What are institutions saying about blockchain in capital markets?

Despite the number of announcements, funding, and developments that are happening, it is important to be realistic and understand that integrating blockchain into capital market infrastructures will take some time to fully develop.

Some companies say that the regulatory market is “maturing” whereas others believe it is “consolidating,” but does this mean it’s moving in the right direction? We would say yes. There would not be this much investment if market participants felt that the direction of regulatory development would slow down their progress.

We are seeing some of the largest market players in capital markets announce their plans openly, and prove their activity and developments towards blockchain technology in the space. Whether it’s JPMorgan’s Repo Blockchain trading US$1billion a day, or Broadbridge’s platform processing US$31 billion a day, these numbers are still negligible when compared to traditional numbers, but they are rising nonetheless.

We’re seeing a lot of interest on the investor side, but we’re also seeing a lot of appetite from issuers, as well. This is definitely a collaborative effort across the market.

— Matthew McDermott, head of digital assets, Goldman Sachs.

We are moving two to three trillion dollars of securities onto this system, and that is larger than the whole global crypto world is sitting on the blockchain.

— Dominic Stevens, head of Australian Securities Exchange.

The future of blockchain in capital markets

The moves into a blockchain-based capital markets system are gradually becoming bigger. It’s important to realize that despite the weight of the announcements, it will take time for this to develop.
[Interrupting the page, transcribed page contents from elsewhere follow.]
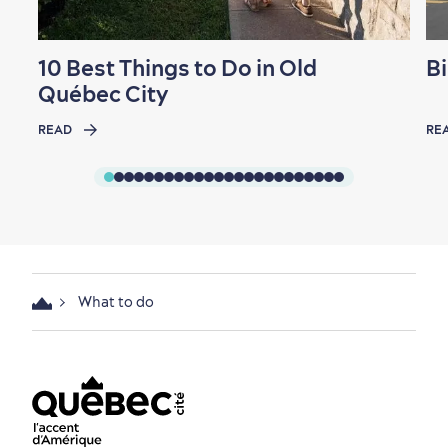
10 Best Things to Do in Old
Bi
Québec City
READ
RE
What to do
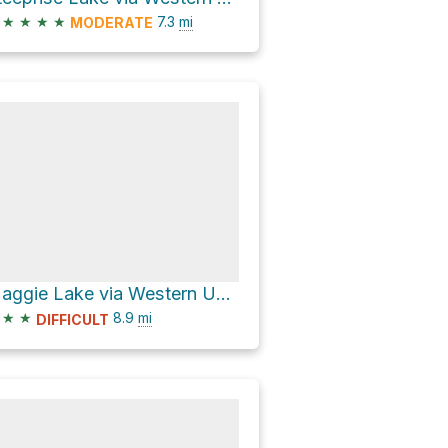
★
★
★
★
7.3
mi
MODERATE
Maggie Lake via Western Uplands Backpacking Trail
★
★
8.9
mi
DIFFICULT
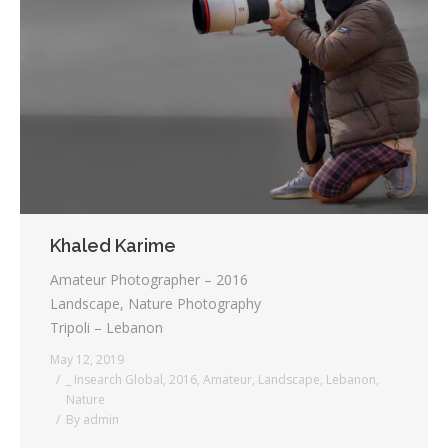
Khaled Karime
Amateur Photographer – 2016
Landscape, Nature Photography
Tripoli – Lebanon
May 12, 2019
_ Insearch Global
,
2016
,
Amateur
,
Landscape
,
Lebanon
,
Nature
By
admin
Being an early mover has many benefits. The generations that are growing up now will have a completely different perspective on what it means to raise capital for anything, exchange wealth and store it securely. Understanding their mindset and building solutions for their needs will ensure your organization remains relevant in the future.

Stick with the old ways and lag behind, and you will quite literally be made obsolete in time by a virtual “fantasy” land full of games and memes, where every human learns about trading and investing in all kinds of assets from a young age. It is becoming part of the internet culture.